Chiefs from across Canada are gathering in Vancouver this week as the Assembly of First Nations (AFN) is set to hold its first in-person general assembly in three years.

The 43rd annual assembly, titled Walking the Healing Path, takes place July 5-7 on the territory of the Musqueam, Squamish and Tsleil-Waututh nations.

It comes amid growing division and tension at the AFN, which advocates for 634 First Nations, following the suspension of national chief RoseAnne Archibald. 

Regional chiefs suspended her last month after she made public statements accusing four staff members of requesting more than $1 million in severance payouts. She has also been calling for a forensic audit alleging corruption within the organization.

However, chiefs in attendance at the assembly hope the situation won't overshadow the scheduled agenda. The annual general assemblies are meant for leaders to set priorities and the strategic direction for the organization.

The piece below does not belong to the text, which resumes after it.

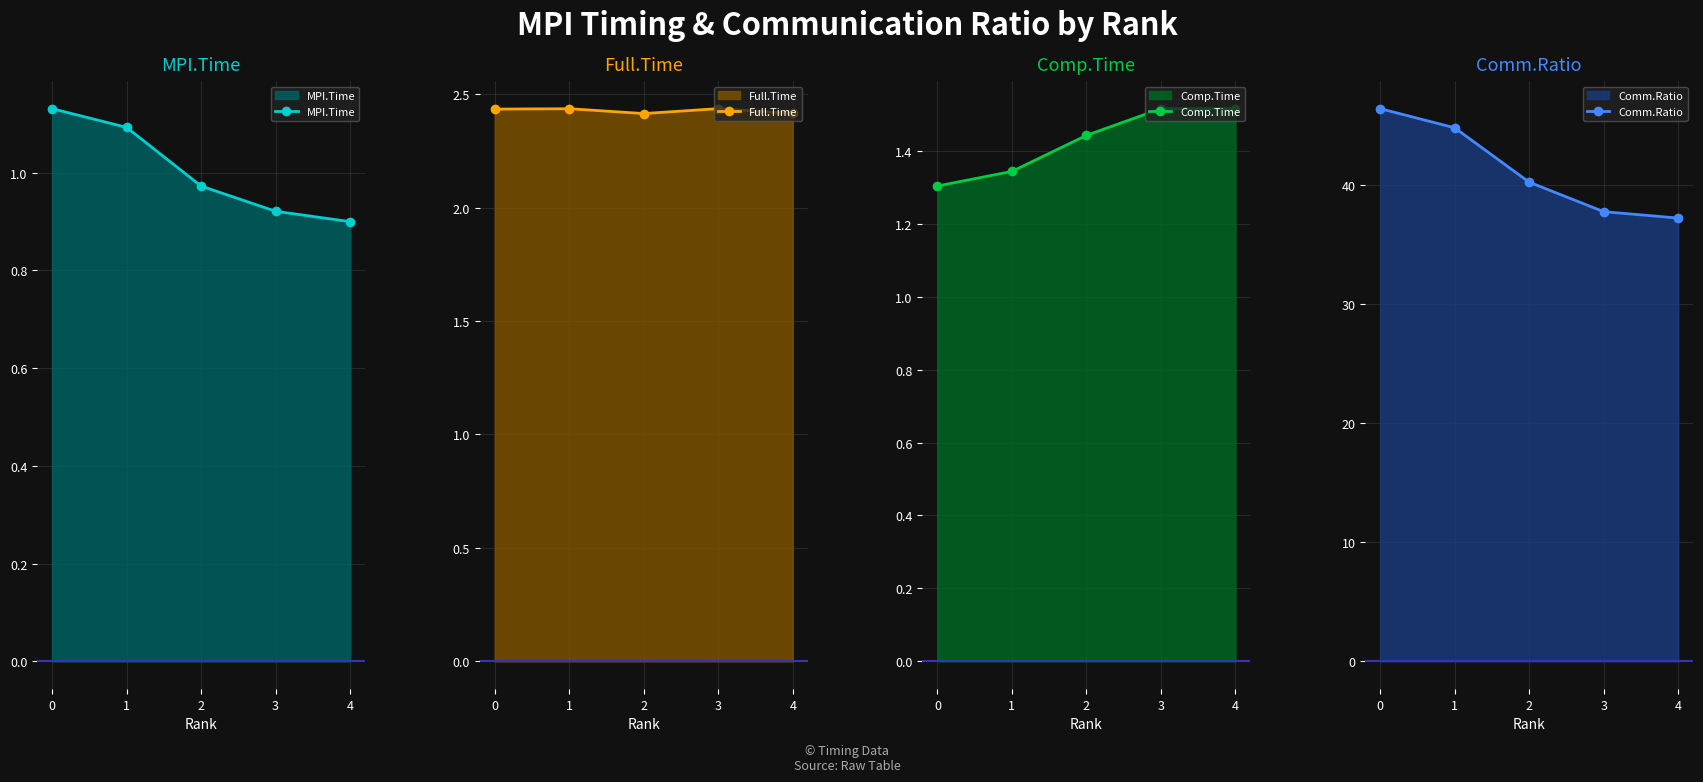

True or false: MPI.Time has a value of 1.1 at 1.

True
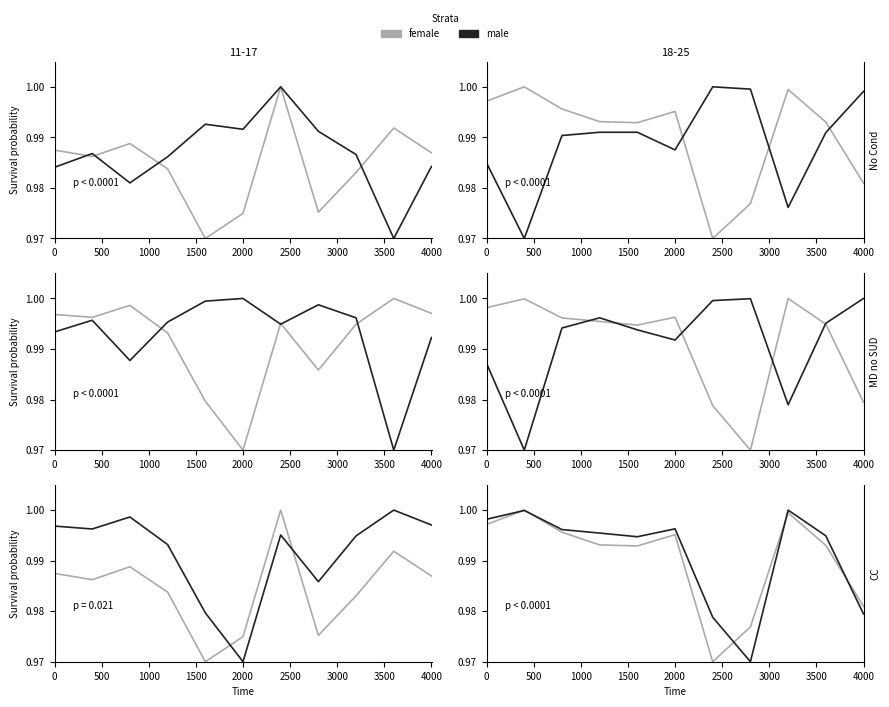

How many lines are shown in the chart?

2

"We need to keep focus on what we're doing and the reason why we're here," said Chief Ralph Leon of the Sts'ailes First Nation in B.C.

"Our people in our communities depend on us to do good work, so we need to continue doing that."

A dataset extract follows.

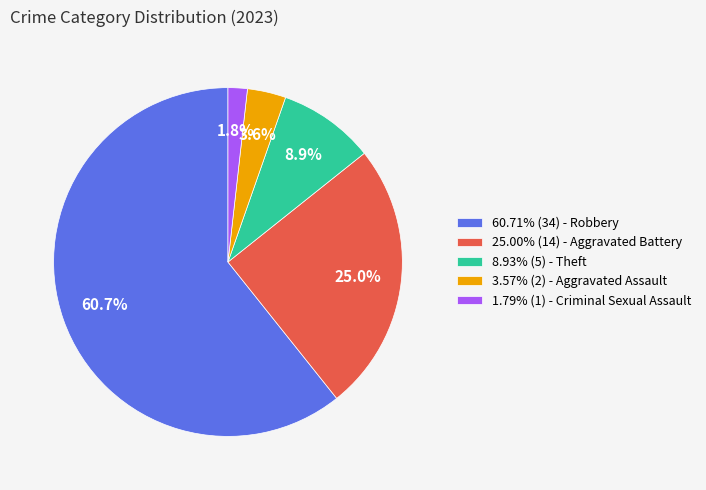

Count the number of slices in the pie.

5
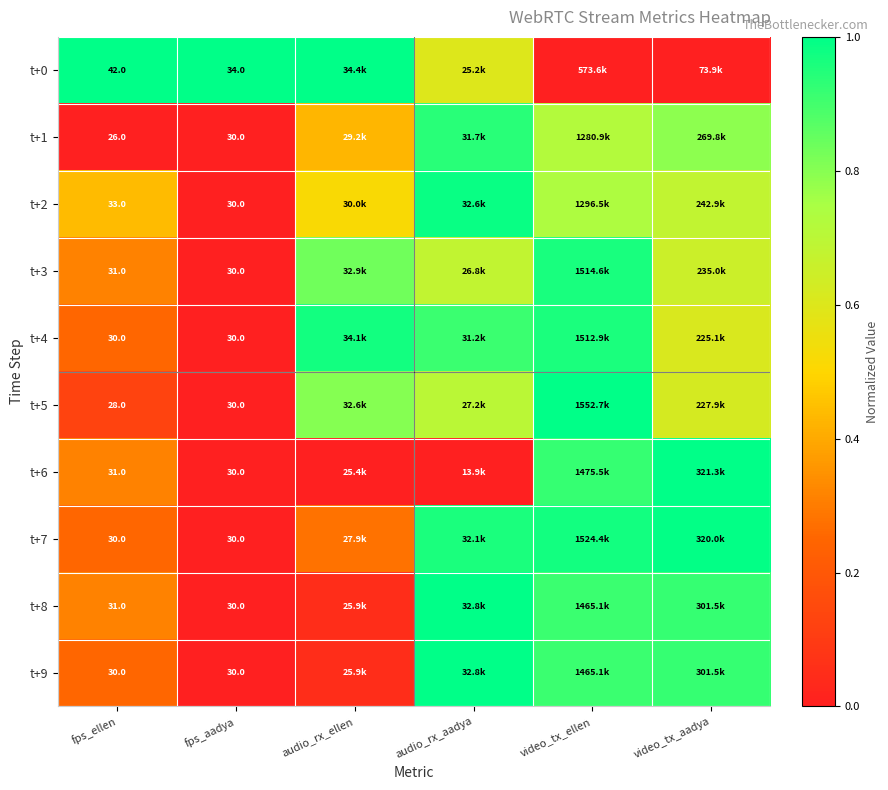

Which category has the lowest value in the t+2 series?

fps_aadya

While the assembly officially opens Tuesday, dialogue sessions took place Monday on housing, the United Nations Declaration on the Rights of Indigenous Peoples Act, specific claims, languages, and policing. They are issues that will be discussed throughout the week during the assembly.

48 draft resolutions

For Manitoba Regional Chief Cindy Woodhouse, child welfare needs to be a top priority.

"It's so important that we stay focused because we have little children who are waiting for us to change things for them, for the better," she said.

"We have families waiting to be reunited. We have a really broken child welfare system that we have to change."

Dialogue sessions took place throughout the day on July 4 ahead of the AFN's annual general assembly. (Ka’nhehsí:io Deer/CBC)

A total of 48 draft resolutions will be discussed during the assembly. The national chief also faces an expected vote of non-confidence. Archibald was initially barred from attending the Vancouver assembly but the AFN reversed that decision.

Dalton Silver, chief of Sumas First Nation in B.C., expressed similar sentiments to Leon's.

"It's definitely a distraction from the business at hand that a lot of our nations want to get done at an assembly like this regarding our interactions with the federal government," said Silver.

"A lot of what is going on is possibly administrative back at headquarters in Ottawa and I wish it would be dealt with there but it seems like it [will] take place on the main plenary of the assembly."